-- PROBLEM STATEMENT --
Show each line of the material that contains the string "series", treating uppercase and lowercase as different.

-- EXCERPTED DATA --
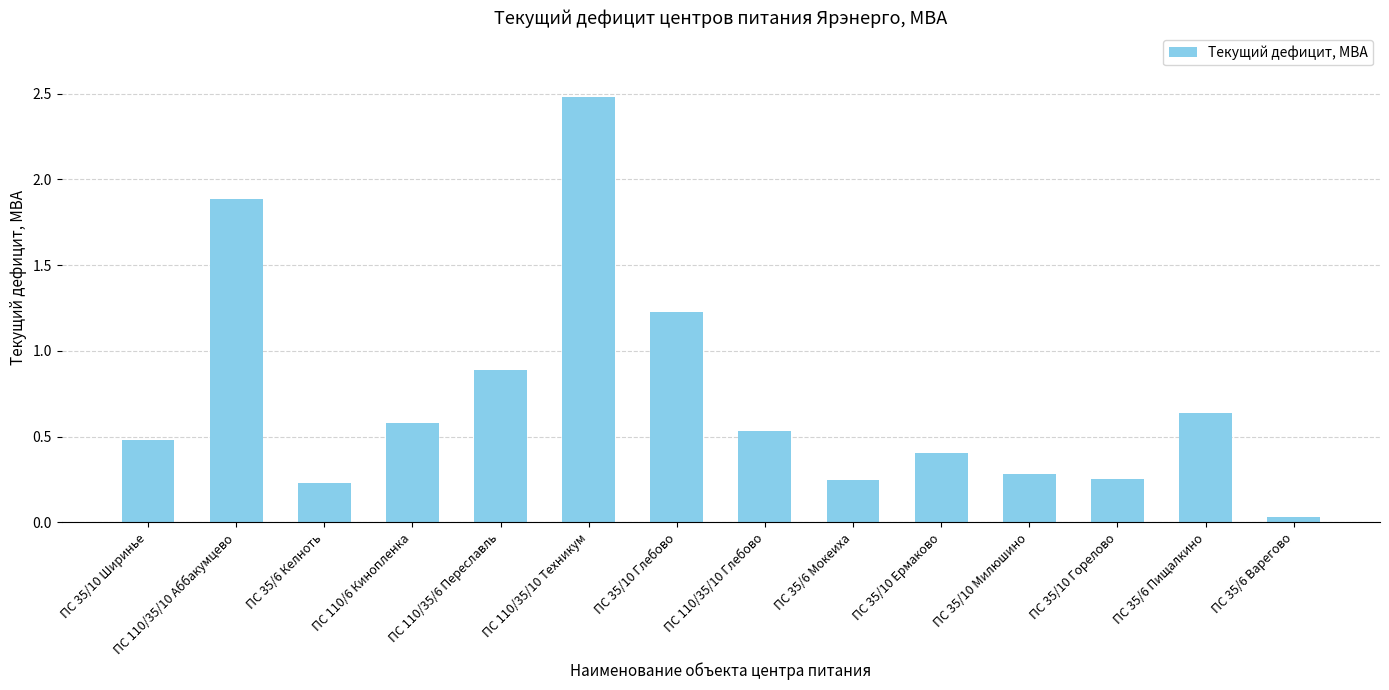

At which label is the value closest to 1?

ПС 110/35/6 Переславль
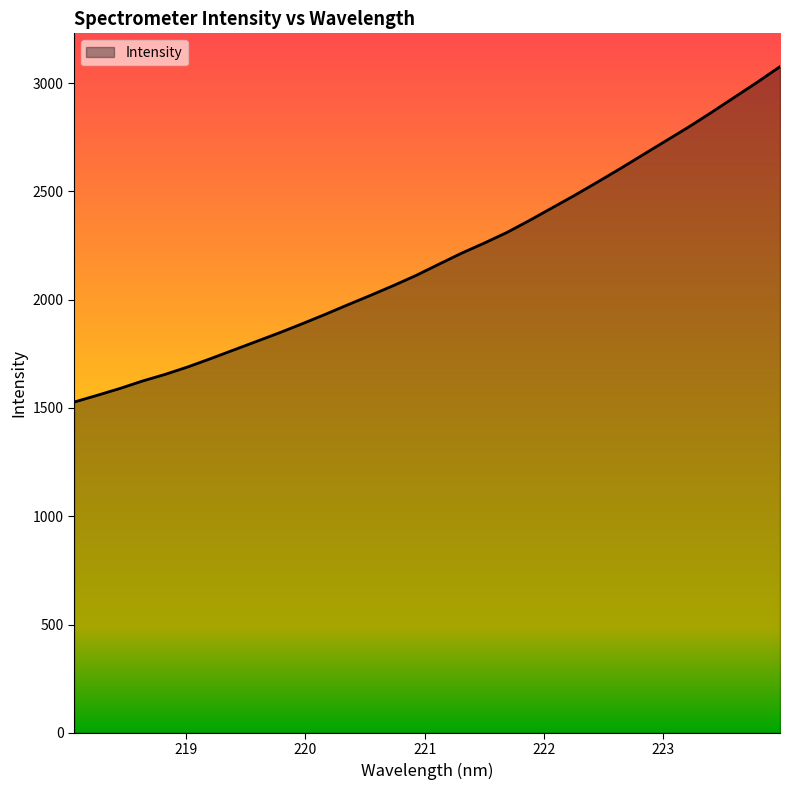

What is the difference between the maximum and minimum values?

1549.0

--

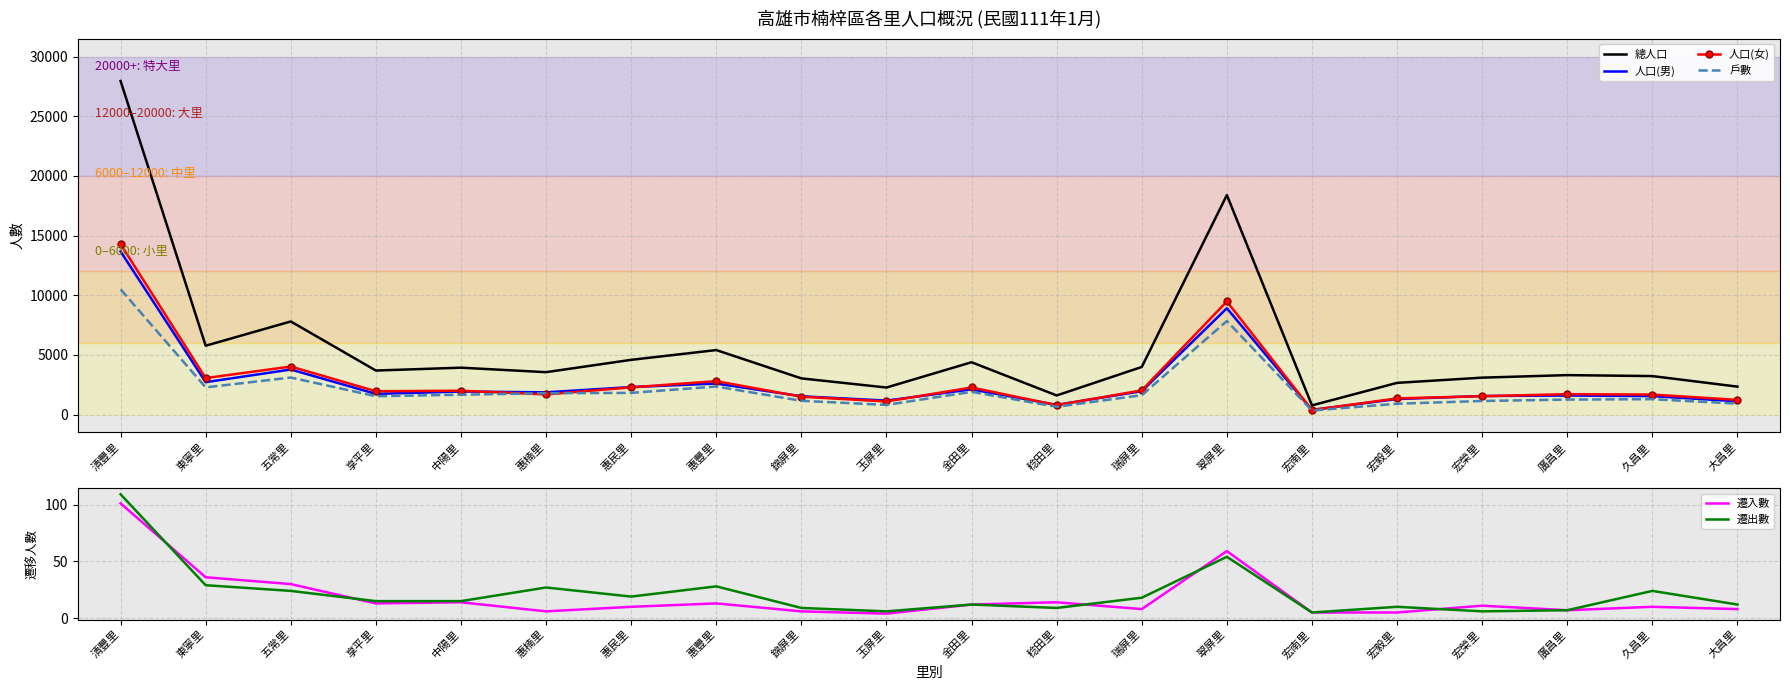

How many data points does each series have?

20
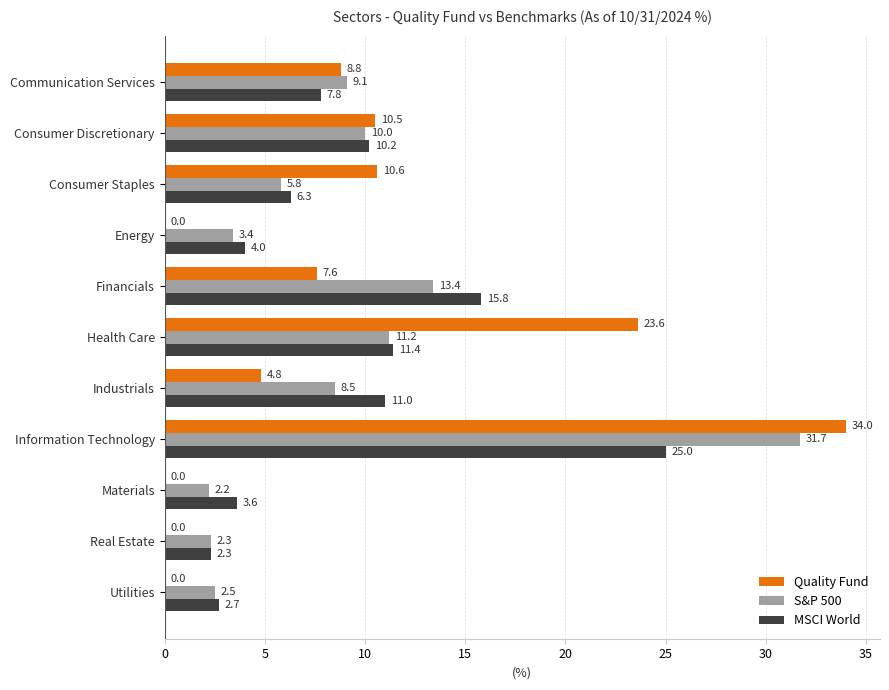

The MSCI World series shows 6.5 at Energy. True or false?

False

...

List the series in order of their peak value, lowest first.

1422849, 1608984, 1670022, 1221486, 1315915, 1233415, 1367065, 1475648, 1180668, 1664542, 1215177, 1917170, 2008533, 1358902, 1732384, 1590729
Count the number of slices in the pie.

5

-- ANSWER SECTION --
How many data points does each series have?
The MSCI World series shows 6.5 at Energy. True or false?
List the series in order of their peak value, lowest first.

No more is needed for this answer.